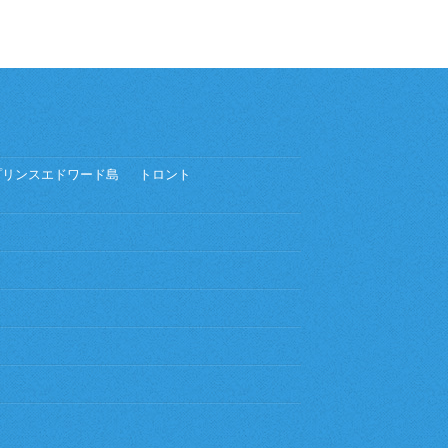
プリンスエドワード島
トロント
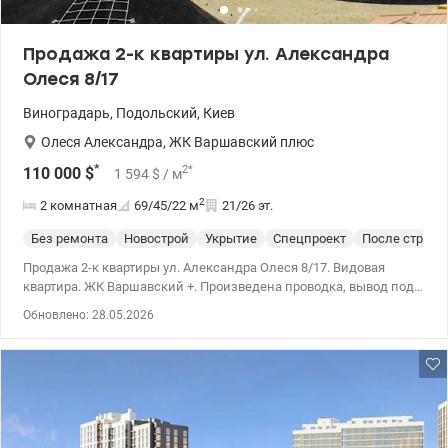
Продажа 2-к квартиры ул. Александра
Олеся 8/17
Виноградарь
,
Подольский
,
Киев
Олеся Александра
,
ЖК Варшавский плюс
*
2
*
110 000
$
1 594
$
/ м
2
2 комнатная
69/45/22
м
21/26 эт.
Без ремонта
Новострой
Укрытие
Спецпроект
После строит
Продажа 2-к квартиры ул. Александра Олеся 8/17. Видовая
квартира. ЖК Варшавский +. Произведена проводка, вывод под
кондиционеры, частичная перепланировка. В квартире 2
Обновлено: 28.05.2026
комнаты, высота потолков 2.7 метра, Инфраструктура
территории: детская площадка, спортивная площадка,
выделенная зона для выгула животных. 044 200 10 80
valion.ua/1149087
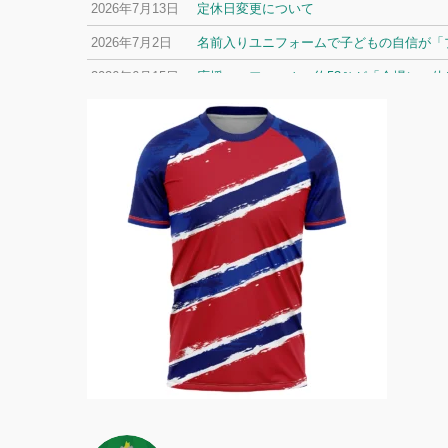
2026年7月13日
定休日変更について
2026年7月2日
名前入りユニフォームで子どもの自信が「プ
2026年6月15日
応援ユニフォーム、約53％が「会場に一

#####

AIM OF THE TASK => Search the listing above for the string "Олеся". Copy every line that contains it.

FINAL ANSWER =>
Олеся 8/17
Олеся Александра
Продажа 2-к квартиры ул. Александра Олеся 8/17. Видовая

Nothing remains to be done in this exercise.